The claims in this patent encompass methods of using a Cas9 protein as well as a non-naturally occurring, DNA-targeting RNA that comprises a targeter-RNA and an activator-RNA. The complex binds to the target DNA, enabling modification, editing, cleavage, or modulation of transcription. The platform can therefore be used as a modular and flexible DNA-binding platform for both genome editing as well as for the activation or repression of gene expression.
"We are pleased with UC's steady expansion of its CRISPR-Cas9 patent portfolio, with recent patents covering important methods of controlling and altering gene expression," said Eldora L. Ellison, Ph.D., lead patent strategist on CRISPR-Cas9 matters for UC and a Director at Sterne, Kessler, Goldstein & Fox. "We aim to continue growing and protecting the university's impressive CRISPR intellectual property through the issuance of upcoming patents."

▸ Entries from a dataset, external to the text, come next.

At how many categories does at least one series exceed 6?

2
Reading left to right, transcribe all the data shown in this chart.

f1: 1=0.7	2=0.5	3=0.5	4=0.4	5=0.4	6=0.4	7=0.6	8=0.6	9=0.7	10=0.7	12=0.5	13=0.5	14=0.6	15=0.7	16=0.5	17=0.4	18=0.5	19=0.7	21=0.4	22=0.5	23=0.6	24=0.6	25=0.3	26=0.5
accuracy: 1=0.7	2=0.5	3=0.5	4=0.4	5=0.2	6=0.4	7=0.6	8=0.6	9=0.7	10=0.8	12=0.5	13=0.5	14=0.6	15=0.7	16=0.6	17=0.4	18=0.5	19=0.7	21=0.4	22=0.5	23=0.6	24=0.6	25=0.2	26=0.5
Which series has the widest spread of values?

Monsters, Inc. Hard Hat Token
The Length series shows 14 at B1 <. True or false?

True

Today's patent is the sixth in the UC's rapidly growing CRISPR-Cas9 patent portfolio, with four additional notices of allowance received for applications expected to issue as patents in the coming months. The CRISPR-Cas9 DNA-targeting technology was invented by Jennifer Doudna and Martin Jinek at the University of California (UC), Berkeley; Emmanuelle Charpentier (then of Umea University); and Krzystof Chylinski at the University of Vienna. The claims from this patent were included among the CRISPR-Cas9 gene editing technology work disclosed first by the Doudna-Charpentier team in its May 25, 2012 priority patent application.
The international scientific community has widely acknowledged the pioneering nature of the Doudna-Charpentier invention of the CRISPR-Cas9 gene editing technology and its applications through numerous awards, including the Breakthrough Prize in Life Science, Japan Prize, Gruber Prize in Genetics, BBVA Frontiers of Knowledge Award, and Kavli Prize in Nanoscience.

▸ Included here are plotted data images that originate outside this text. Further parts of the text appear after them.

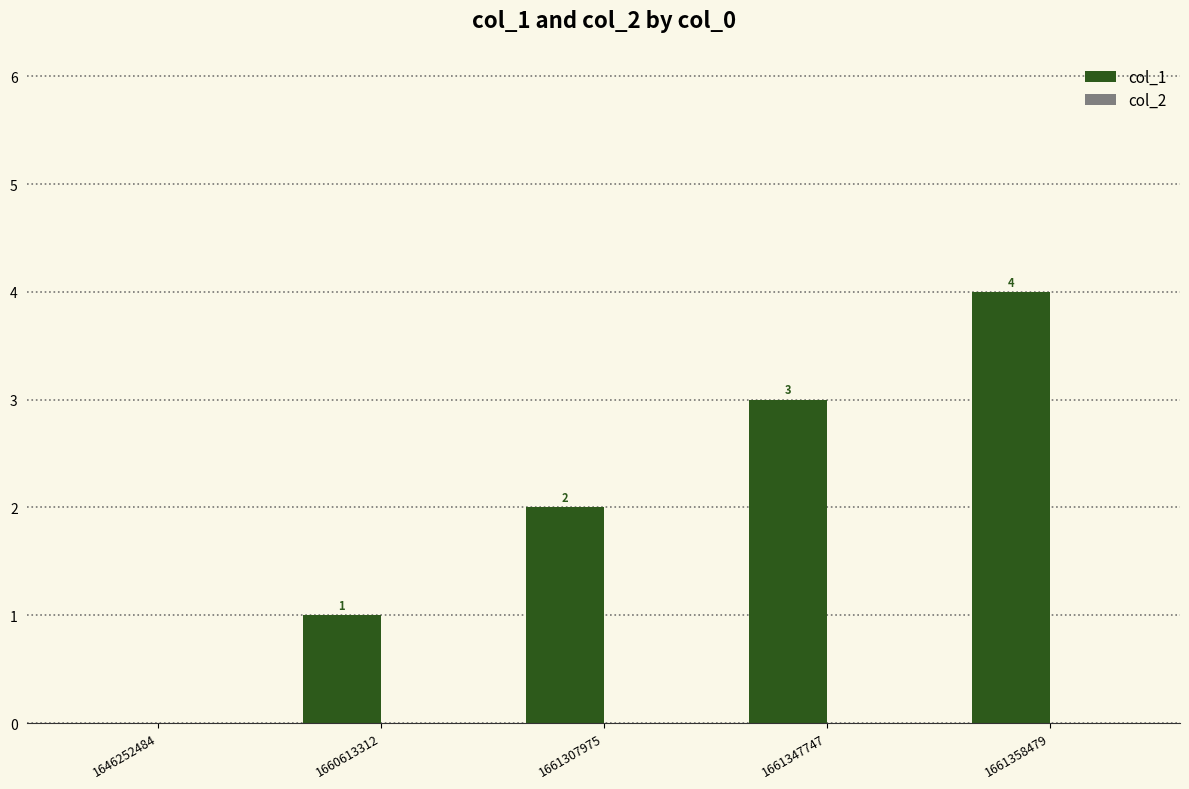

The value at 1661307975 is 2. True or false?

True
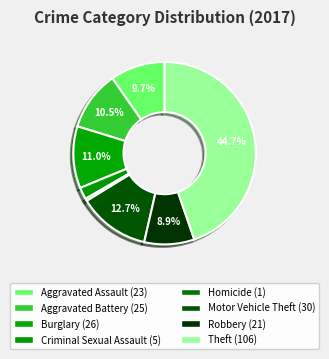

Does any single category account for the majority?

No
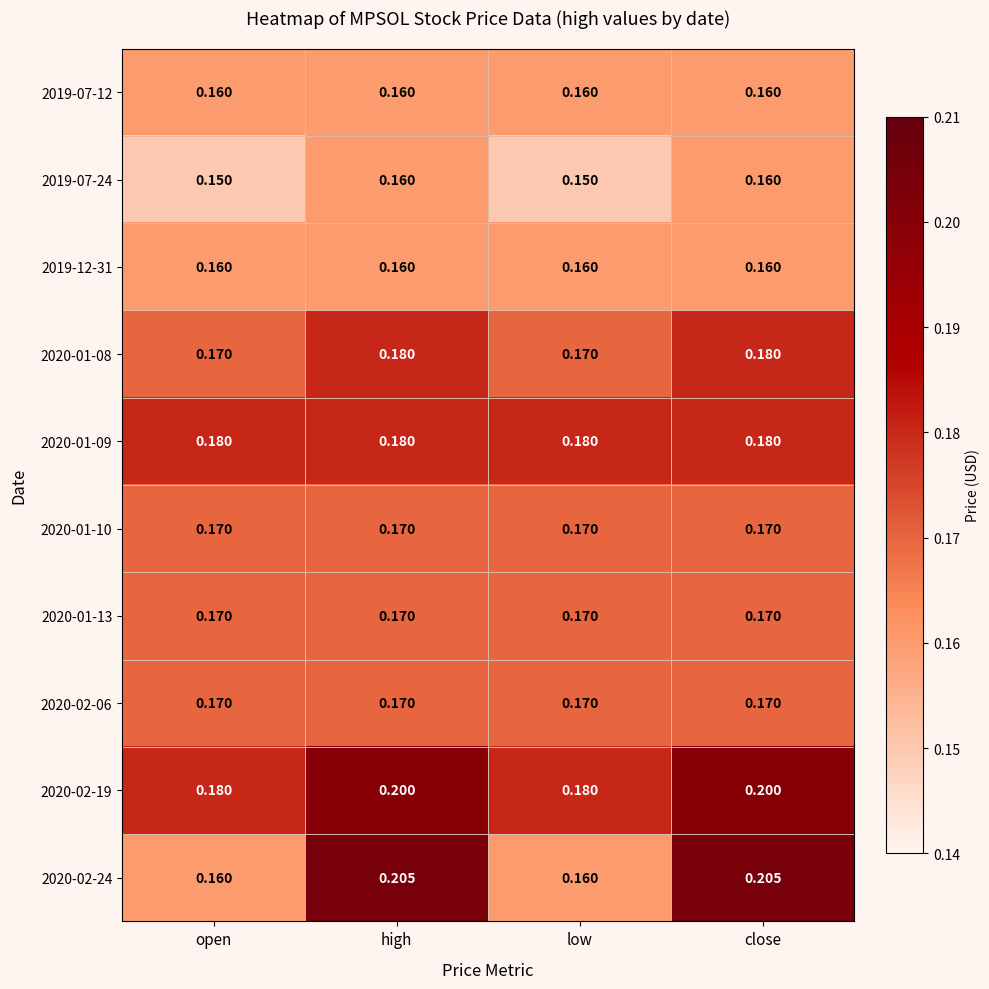

What is the total value across all series at high?

1.8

Together, this U.S. patent, as well as previously issued U.S. Patent Nos. 10,266,850, 10,301,651, 10,227,611, 10,000,772 and 10,113,167, cover CRISPR-Cas9 compositions and methods useful to locate genes, modulate transcription, and edit genes in any setting, including within plant, animal, and human cells.
In addition to these U.S. patents, the work of the Doudna-Charpentier team has resulted in patents for the use of CRISPR-Cas9 for gene editing in all types of cells being issued by the European Patent Office (representing more than 30 countries), as well as patent offices in the United Kingdom, China, Japan, Australia, New Zealand, Mexico, and other countries.

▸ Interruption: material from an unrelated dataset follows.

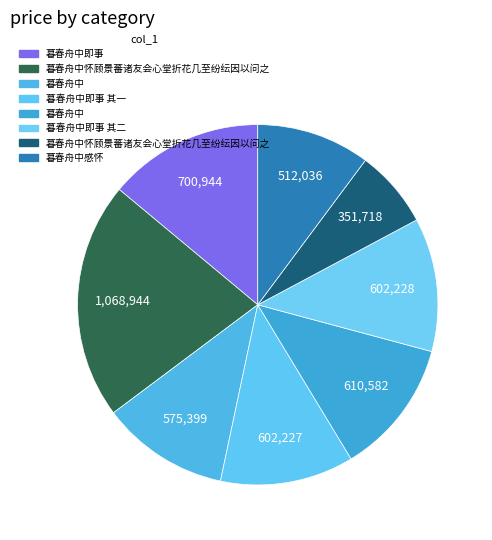

Count the number of slices in the pie.

8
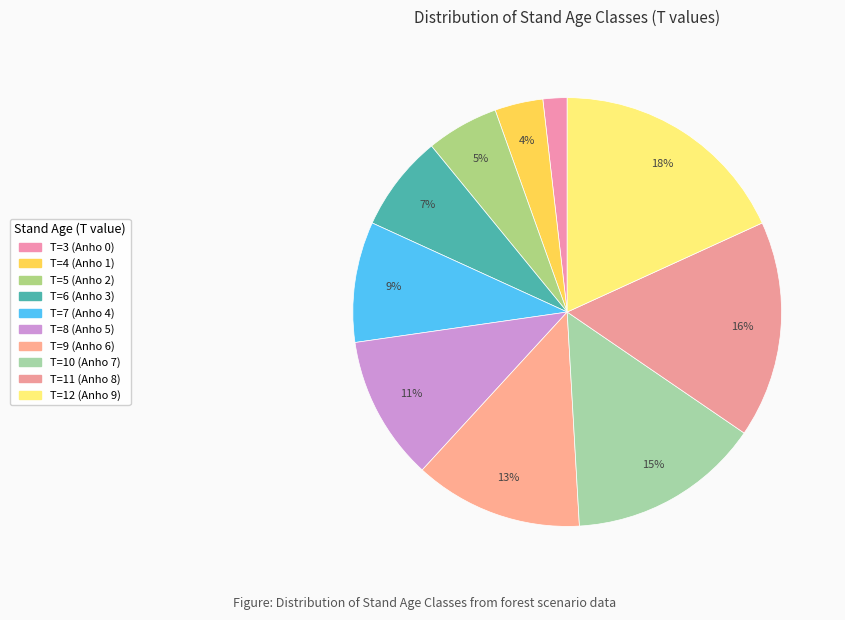

How many segments does this pie chart have?

10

University of California has a long-standing commitment to develop and apply its patented technologies, including CRISPR-Cas9, for the betterment of humankind. Consistent with its open-licensing policies, UC allows nonprofit institutions, including academic institutions, to use the technology for non-commercial educational and research purposes.
In the case of CRISPR-Cas9, UC has also encouraged widespread commercialization of the technology through its exclusive license with Caribou Biosciences, Inc. of Berkeley, California. Caribou has sublicensed this patent family to numerous companies worldwide, including Intellia Therapeutics, Inc. for certain human therapeutic applications. Additionally, Dr. Charpentier has licensed the technology to CRISPR Therapeutics AG and ERS Genomics Limited.